The Real Way To Reach Baby Boomers

Marketers have successfully used real people of all ages to advertise their products, especially in the beauty and fashion realms. One campaign I really like is for Cole Haan, which celebrated its 85th anniversary with ads showing black-and-white portraits of people who were born in 1928, including poet Maya Angelou and astronaut Captain Jim Lovell. 

But often, when it comes to marketing retirement communities, we default to using stock photos. Part of that could be a fear that images of actual, current residents won’t be in the right age bracket to appeal to the next generation of retirees — especially since some studies have found that people tend to feel 10 years younger than their chronological age.

Despite that statistic, I feel that showing the real people of the community whenever possible is the best option. Real people in real settings means powerful, emotionally engaging opportunities — even if they haven’t won the Pulitzer Prize for poetry or guided a rocket ship to earth. 

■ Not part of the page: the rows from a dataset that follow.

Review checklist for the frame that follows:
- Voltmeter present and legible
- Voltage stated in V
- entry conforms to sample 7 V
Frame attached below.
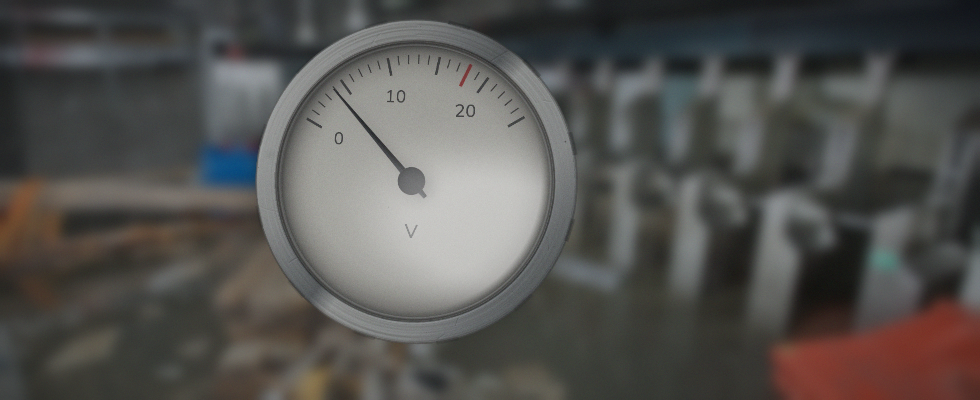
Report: 4 V
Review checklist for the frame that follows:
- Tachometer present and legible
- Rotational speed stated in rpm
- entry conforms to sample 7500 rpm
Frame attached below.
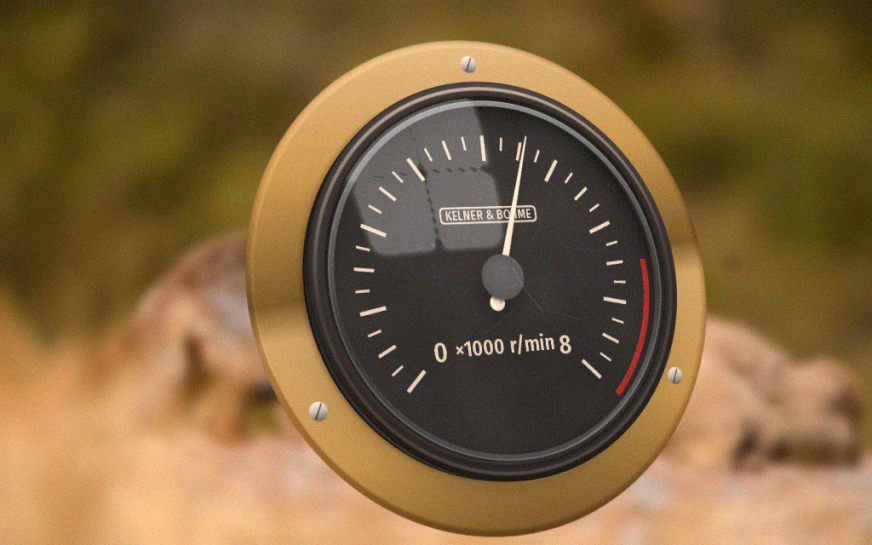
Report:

We can sense real. We can sense authenticity. We know when we're being pandered to, and when we walk on campus, we will most certainly know if the story we've been told reflects our experience. To do that, we can't just put a smiling stock photo of an attractive 59-year-old on the cover of a brochure or a homepage. It doesn't feel right.  

People want to see themselves in a community, learn who their friends might be, and view situations in which they can picture themselves. That doesn’t happen with 90% of the stock photography out there. It’s either too staged or too perfect — too idealized or too forced.

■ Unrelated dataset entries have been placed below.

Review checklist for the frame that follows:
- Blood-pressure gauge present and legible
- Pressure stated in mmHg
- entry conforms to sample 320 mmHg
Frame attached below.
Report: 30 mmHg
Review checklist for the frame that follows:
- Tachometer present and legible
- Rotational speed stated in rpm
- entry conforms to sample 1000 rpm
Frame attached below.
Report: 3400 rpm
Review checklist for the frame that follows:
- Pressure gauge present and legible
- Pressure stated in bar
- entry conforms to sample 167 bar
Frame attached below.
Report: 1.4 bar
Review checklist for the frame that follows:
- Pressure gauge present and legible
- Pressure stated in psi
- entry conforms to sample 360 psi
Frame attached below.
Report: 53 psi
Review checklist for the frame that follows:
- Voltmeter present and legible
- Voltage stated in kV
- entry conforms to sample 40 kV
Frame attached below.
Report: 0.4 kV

Aspiration is good. But the kind of aspiration we need is to let people know that their lives can become more enriched and rewarding — that the future they have dreamed of and planned for can actually come true.

Of course, there are some caveats and challenges with showing real people.Canes, walkers, wheelchairs and oxygen machines are a fact of life as people age. But many retirees don’t want to think about that reality — at least not yet. They know that retirement communities are there to provide a safety net in case a higher level of care is needed someday, but they don’t necessarily want to see what that care entails. 

However, we don’t have to go in the other direction and show residents running a marathon or bench-pressing 350 pounds. One Baby Boomer I know said, “I react positively to ads that show people laughing and having fun, not necessarily always riding bikes, running or being active. Those images don’t relate to everyone, but enjoying life does, in my opinion.” 

When we work with our clients on photo shoots to create the best picture of their community, we look for real stories. Our focus is on letting the residents speak for themselves. We're just a conduit for that message. We're not trying to put words in their mouths; we want them to speak genuinely, from the heart. 

Certainly, we want healthy, vibrant subjects, engaged in their lives and communities. But feeling and being young has so much more to do with who these people are than what they look like. People with the most interesting lives are the most interesting to listen to, to see, to engage with. Of course, we choose flattering photos, but we don’t Photoshop out the wrinkles. 

Capturing these real moments isn’t always easy, but it’s always worth the effort. 

Using professional photographers who can talk to, relate to and empathize with residents makes it easier. Superficial looks or perfect models don’t sell a community. Community sells community.